Restate the records so that not a single word differs.
---------- TASK INPUTS ----------
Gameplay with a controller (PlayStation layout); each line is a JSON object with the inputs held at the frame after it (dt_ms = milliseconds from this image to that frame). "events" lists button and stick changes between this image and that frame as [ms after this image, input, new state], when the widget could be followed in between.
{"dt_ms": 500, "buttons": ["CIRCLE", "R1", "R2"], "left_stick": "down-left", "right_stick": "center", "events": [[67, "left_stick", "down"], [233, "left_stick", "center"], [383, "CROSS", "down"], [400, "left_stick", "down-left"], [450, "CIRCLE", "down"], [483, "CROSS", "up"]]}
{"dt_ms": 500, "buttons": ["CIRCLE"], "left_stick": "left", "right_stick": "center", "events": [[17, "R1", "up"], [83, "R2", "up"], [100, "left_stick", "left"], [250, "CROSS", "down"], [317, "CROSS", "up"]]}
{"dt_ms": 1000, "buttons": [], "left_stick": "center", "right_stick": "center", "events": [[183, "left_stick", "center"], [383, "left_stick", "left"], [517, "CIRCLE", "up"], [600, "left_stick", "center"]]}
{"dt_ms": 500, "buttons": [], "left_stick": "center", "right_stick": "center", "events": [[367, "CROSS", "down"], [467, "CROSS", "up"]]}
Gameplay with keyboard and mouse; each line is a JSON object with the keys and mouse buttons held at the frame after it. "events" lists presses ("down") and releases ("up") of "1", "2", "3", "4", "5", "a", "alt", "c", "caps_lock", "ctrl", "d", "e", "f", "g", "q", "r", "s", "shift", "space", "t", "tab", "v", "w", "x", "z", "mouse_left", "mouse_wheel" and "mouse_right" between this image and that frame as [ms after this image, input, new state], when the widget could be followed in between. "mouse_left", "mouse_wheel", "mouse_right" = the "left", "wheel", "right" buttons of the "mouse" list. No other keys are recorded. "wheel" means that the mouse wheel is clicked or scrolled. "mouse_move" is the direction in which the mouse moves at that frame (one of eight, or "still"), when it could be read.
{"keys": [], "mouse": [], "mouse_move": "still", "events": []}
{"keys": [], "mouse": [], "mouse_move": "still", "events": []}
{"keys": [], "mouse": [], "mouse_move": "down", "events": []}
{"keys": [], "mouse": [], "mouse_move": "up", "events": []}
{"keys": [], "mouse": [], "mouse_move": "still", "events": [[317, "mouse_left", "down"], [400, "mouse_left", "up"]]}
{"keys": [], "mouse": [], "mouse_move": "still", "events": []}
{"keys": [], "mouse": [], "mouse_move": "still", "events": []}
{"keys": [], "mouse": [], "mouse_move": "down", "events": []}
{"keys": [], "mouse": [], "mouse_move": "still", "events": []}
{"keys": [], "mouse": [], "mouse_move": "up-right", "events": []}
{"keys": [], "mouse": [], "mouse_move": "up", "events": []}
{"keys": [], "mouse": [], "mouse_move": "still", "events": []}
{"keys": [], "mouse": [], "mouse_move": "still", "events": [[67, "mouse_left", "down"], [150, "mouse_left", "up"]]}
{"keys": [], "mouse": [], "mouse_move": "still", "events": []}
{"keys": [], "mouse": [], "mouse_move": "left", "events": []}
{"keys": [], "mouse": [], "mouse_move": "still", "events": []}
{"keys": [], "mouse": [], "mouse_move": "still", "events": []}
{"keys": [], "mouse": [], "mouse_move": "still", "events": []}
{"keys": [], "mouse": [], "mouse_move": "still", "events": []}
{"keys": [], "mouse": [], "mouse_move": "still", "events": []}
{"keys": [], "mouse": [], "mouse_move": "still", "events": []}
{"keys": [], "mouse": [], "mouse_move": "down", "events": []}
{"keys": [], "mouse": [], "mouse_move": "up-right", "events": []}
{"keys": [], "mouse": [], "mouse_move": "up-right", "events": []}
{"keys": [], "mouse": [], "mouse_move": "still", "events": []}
----------
- _REPLY_
Gameplay with a controller (PlayStation layout); each line is a JSON object with the inputs held at the frame after it (dt_ms = milliseconds from this image to that frame). "events" lists button and stick changes between this image and that frame as [ms after this image, input, new state], when the widget could be followed in between.
{"dt_ms": 500, "buttons": ["CIRCLE", "R1", "R2"], "left_stick": "down-left", "right_stick": "center", "events": [[67, "left_stick", "down"], [233, "left_stick", "center"], [383, "CROSS", "down"], [400, "left_stick", "down-left"], [450, "CIRCLE", "down"], [483, "CROSS", "up"]]}
{"dt_ms": 500, "buttons": ["CIRCLE"], "left_stick": "left", "right_stick": "center", "events": [[17, "R1", "up"], [83, "R2", "up"], [100, "left_stick", "left"], [250, "CROSS", "down"], [317, "CROSS", "up"]]}
{"dt_ms": 1000, "buttons": [], "left_stick": "center", "right_stick": "center", "events": [[183, "left_stick", "center"], [383, "left_stick", "left"], [517, "CIRCLE", "up"], [600, "left_stick", "center"]]}
{"dt_ms": 500, "buttons": [], "left_stick": "center", "right_stick": "center", "events": [[367, "CROSS", "down"], [467, "CROSS", "up"]]}
Gameplay with keyboard and mouse; each line is a JSON object with the keys and mouse buttons held at the frame after it. "events" lists presses ("down") and releases ("up") of "1", "2", "3", "4", "5", "a", "alt", "c", "caps_lock", "ctrl", "d", "e", "f", "g", "q", "r", "s", "shift", "space", "t", "tab", "v", "w", "x", "z", "mouse_left", "mouse_wheel" and "mouse_right" between this image and that frame as [ms after this image, input, new state], when the widget could be followed in between. "mouse_left", "mouse_wheel", "mouse_right" = the "left", "wheel", "right" buttons of the "mouse" list. No other keys are recorded. "wheel" means that the mouse wheel is clicked or scrolled. "mouse_move" is the direction in which the mouse moves at that frame (one of eight, or "still"), when it could be read.
{"keys": [], "mouse": [], "mouse_move": "still", "events": []}
{"keys": [], "mouse": [], "mouse_move": "still", "events": []}
{"keys": [], "mouse": [], "mouse_move": "down", "events": []}
{"keys": [], "mouse": [], "mouse_move": "up", "events": []}
{"keys": [], "mouse": [], "mouse_move": "still", "events": [[317, "mouse_left", "down"], [400, "mouse_left", "up"]]}
{"keys": [], "mouse": [], "mouse_move": "still", "events": []}
{"keys": [], "mouse": [], "mouse_move": "still", "events": []}
{"keys": [], "mouse": [], "mouse_move": "down", "events": []}
{"keys": [], "mouse": [], "mouse_move": "still", "events": []}
{"keys": [], "mouse": [], "mouse_move": "up-right", "events": []}
{"keys": [], "mouse": [], "mouse_move": "up", "events": []}
{"keys": [], "mouse": [], "mouse_move": "still", "events": []}
{"keys": [], "mouse": [], "mouse_move": "still", "events": [[67, "mouse_left", "down"], [150, "mouse_left", "up"]]}
{"keys": [], "mouse": [], "mouse_move": "still", "events": []}
{"keys": [], "mouse": [], "mouse_move": "left", "events": []}
{"keys": [], "mouse": [], "mouse_move": "still", "events": []}
{"keys": [], "mouse": [], "mouse_move": "still", "events": []}
{"keys": [], "mouse": [], "mouse_move": "still", "events": []}
{"keys": [], "mouse": [], "mouse_move": "still", "events": []}
{"keys": [], "mouse": [], "mouse_move": "still", "events": []}
{"keys": [], "mouse": [], "mouse_move": "still", "events": []}
{"keys": [], "mouse": [], "mouse_move": "down", "events": []}
{"keys": [], "mouse": [], "mouse_move": "up-right", "events": []}
{"keys": [], "mouse": [], "mouse_move": "up-right", "events": []}
{"keys": [], "mouse": [], "mouse_move": "still", "events": []}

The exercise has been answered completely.